4.4. Calculation of Pharmacokinetic (PK) Parameters

The PK parameters of each compound were calculated by non-compartmental analysis based on statistical moment theory using the PK software Phoenix Winnonlin Tripos L.P. (Pharsight Co., Mountain View, CA, USA) as previously described [30].

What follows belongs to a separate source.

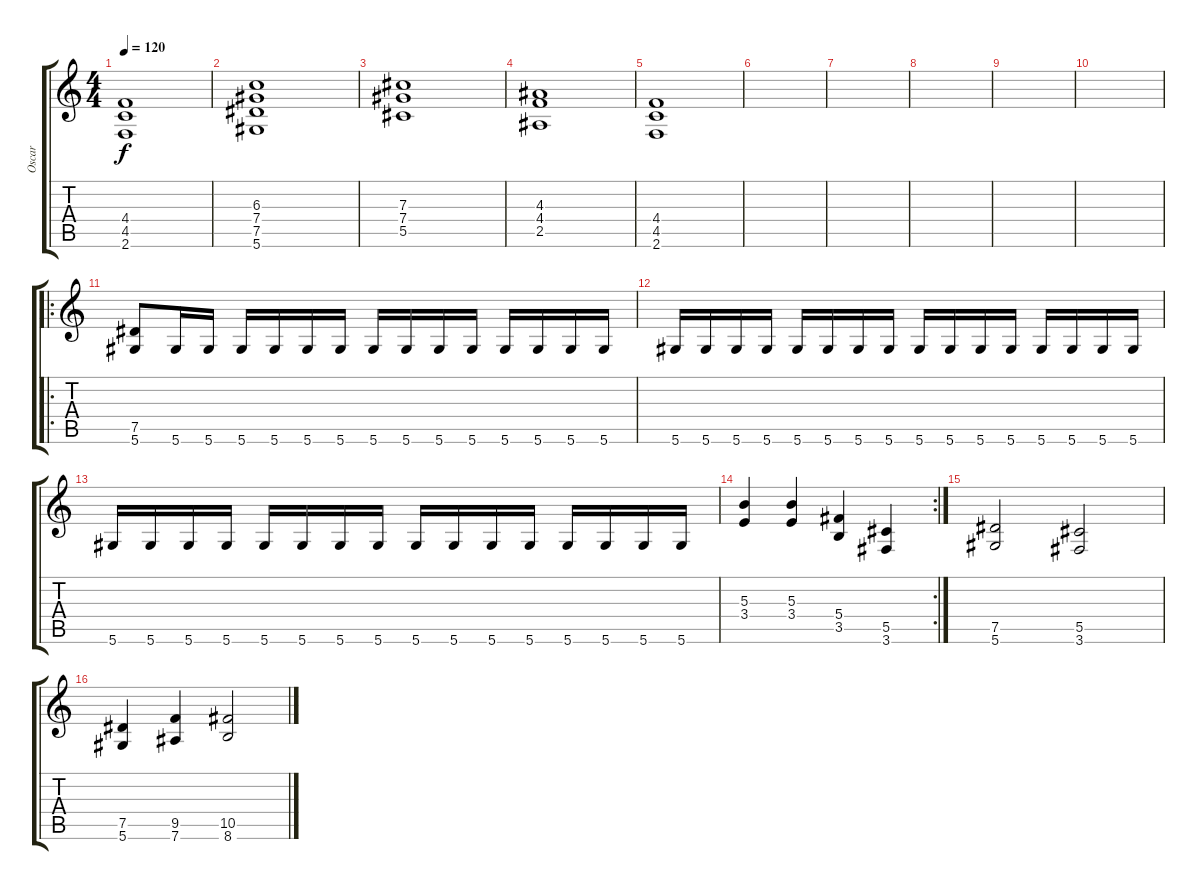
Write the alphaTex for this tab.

4.5. Anticonvulsant Activity of MBPC and Its Individual Enantiomers

The experiments with the MES model were conducted in male Sprague Dawley rats weighing 100–120 g (Charles River Laboratories, Wilmington, MA, USA) as previously described [30,31,32]. Eight rats were tested per dose in the dose–response curve in order to determine the ED50 value of each compound. The experiments were approved by the Ethical Committee of the NIH-ETSP program where the anticonvulsant activity was tested [30,31,32].

4.6. Carbonic Anhydrase Inhibition of MBPC and Its Individual Enantiomers

The carbonic anhydrase inhibition of MBPC and its individual enantiomers was assessed using a stopped-flow CO2 hydrase assay as previously described [33,34,35,36].